Le stress peut altérer les bienfaits des « bonnes » graisses.

Une nouvelle étude montre les effets du stress sur les bienfaits de certains aliments, en particulier sur les graisses saturées et insaturées.

Une nouvelle étude montre les effets du stress sur les bienfaits de certains aliments, en particulier sur les graisses saturées et insaturées.Il est désormais bien connu que la graisse n’est pas à éviter systématiquement et que certaines sont mêmes bonnes pour notre organisme. Cependant, une récente étude menée par des chercheurs de l’université d’Ohio suggère que le stress pourrait annuler les bienfaits de ces bonnes graisses.
L’étude, publiée dans le Molecular Psychiatry journal, a mesuré les mauvais indicateurs de santé dans le sang de femmes ayant consommé un petit déjeuner riche en graisses saturées et d’un autre groupe ayant consommé un petit déjeuner composé de matières grasses insaturées.
L’équipe a contrôlé au sein des groupes, les facteurs pouvant fausser les résultats, notamment l’âge. Les deux groupes ont pris des repas contenant 930 calories dont 60 g de graisse ; l’un des deux étant un petit déjeuner riche en graisses saturées issues d’huile de palme et l’autre un petit déjeuner avec des graisses insaturées issues d’huile de tournesol, riche en acide oléique.

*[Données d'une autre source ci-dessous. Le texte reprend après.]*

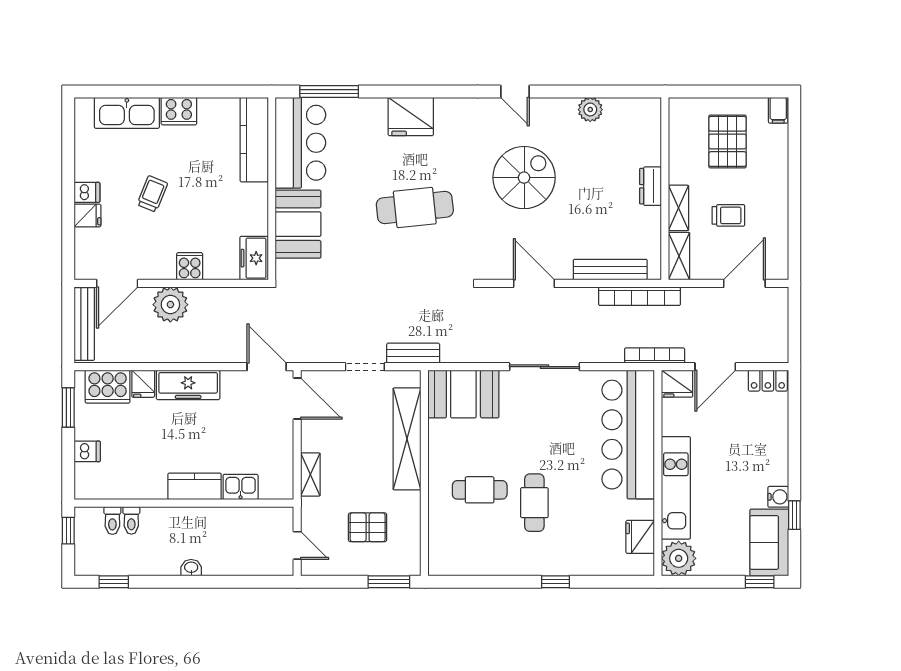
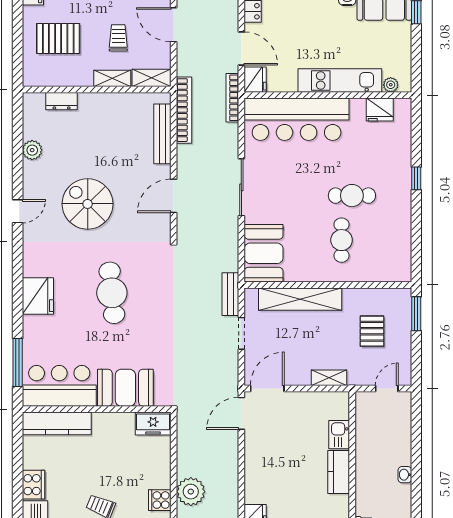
dresser: (651, 186) -> (62, 101), moved
cooker: (190, 266) -> (160, 500), moved
freezer: (188, 385) -> (256, 477), removed
plant: (679, 558) -> (391, 85), width x0.53, depth x0.53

Il leur a ensuite été demandé de remplir un questionnaire mesurant les évènements stressants de la veille. Ils ont observé que les femmes ayant mangé un petit déjeuner composé de graisses saturées présentaient un taux plus élevé de mauvais marqueurs, que les femmes ayant consommé le petit déjeuner composé de graisses insaturées. Cependant, les femmes ayant subi un stress avant la consommation de ce repas avaient le même niveau de mauvais marqueurs dans le sang que les femmes ayant mangé le repas composé de graisses saturées.
Selon l’auteur principal de l’étude, Jan Kiecolt-Glaser qui dirige l’Institut de médecine comportementale du centre médical Wexner en Ohio, « cela prouve que le stress est à prendre en compte ». Bien qu’il soit convenu que le stress et l’alimentation jouent un rôle dans l’inflammation, cette étude a été menée dans le but de mieux comprendre comment ces facteurs interagissent.

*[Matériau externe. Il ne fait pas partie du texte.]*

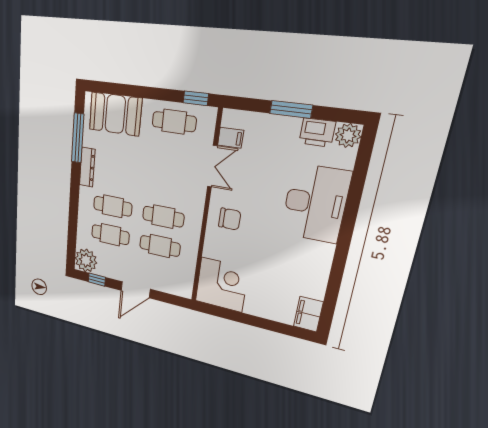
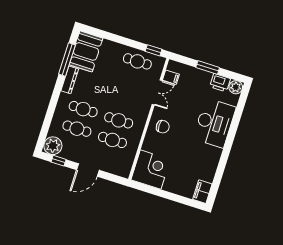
booth: (115, 114) -> (86, 51), moved, turned 90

Curieusement, quels que soient les facteurs de stress subis par le groupe du petit déjeuner fait de mauvaises graisses, le taux de mauvais marqueurs n’ont ni augmenté ni baissé.
Le sang des femmes a été prélevé plusieurs fois durant leurs visites. Les chercheurs ont observé en particulier deux marqueurs d’inflammation, la Protéine C réactive et le Sérum amyloïde A. Ils ont aussi évalué deux marqueurs appelés « molécules d’adhérences cellulaires » qui peuvent prédire une plus grande probabilité de formation de plaques dans les artères.

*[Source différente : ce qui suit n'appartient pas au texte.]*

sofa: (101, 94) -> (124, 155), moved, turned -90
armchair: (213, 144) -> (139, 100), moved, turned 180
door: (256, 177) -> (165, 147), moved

Les aliments riches en acide oléique sont connus pour être anti-inflammatoires. Les problèmes de santé dont les maladies cardiovasculaires, diabète et polyarthrite rhumatoïde sont souvent liés à une inflammation chronique, cette étude incite donc à poursuivre les recherches sur le stress, les sources de graisses et les types d’alimentations plus saines, notamment riches en fibres, fruits et légumes.
Le message des chercheurs n’est pas qu’en période de stress, ce que l’on consomme n’a pas d’importance, mais plutôt de faire les bons choix alimentaires au quotidien, afin d’être en meilleure condition lors d’épisodes stressants.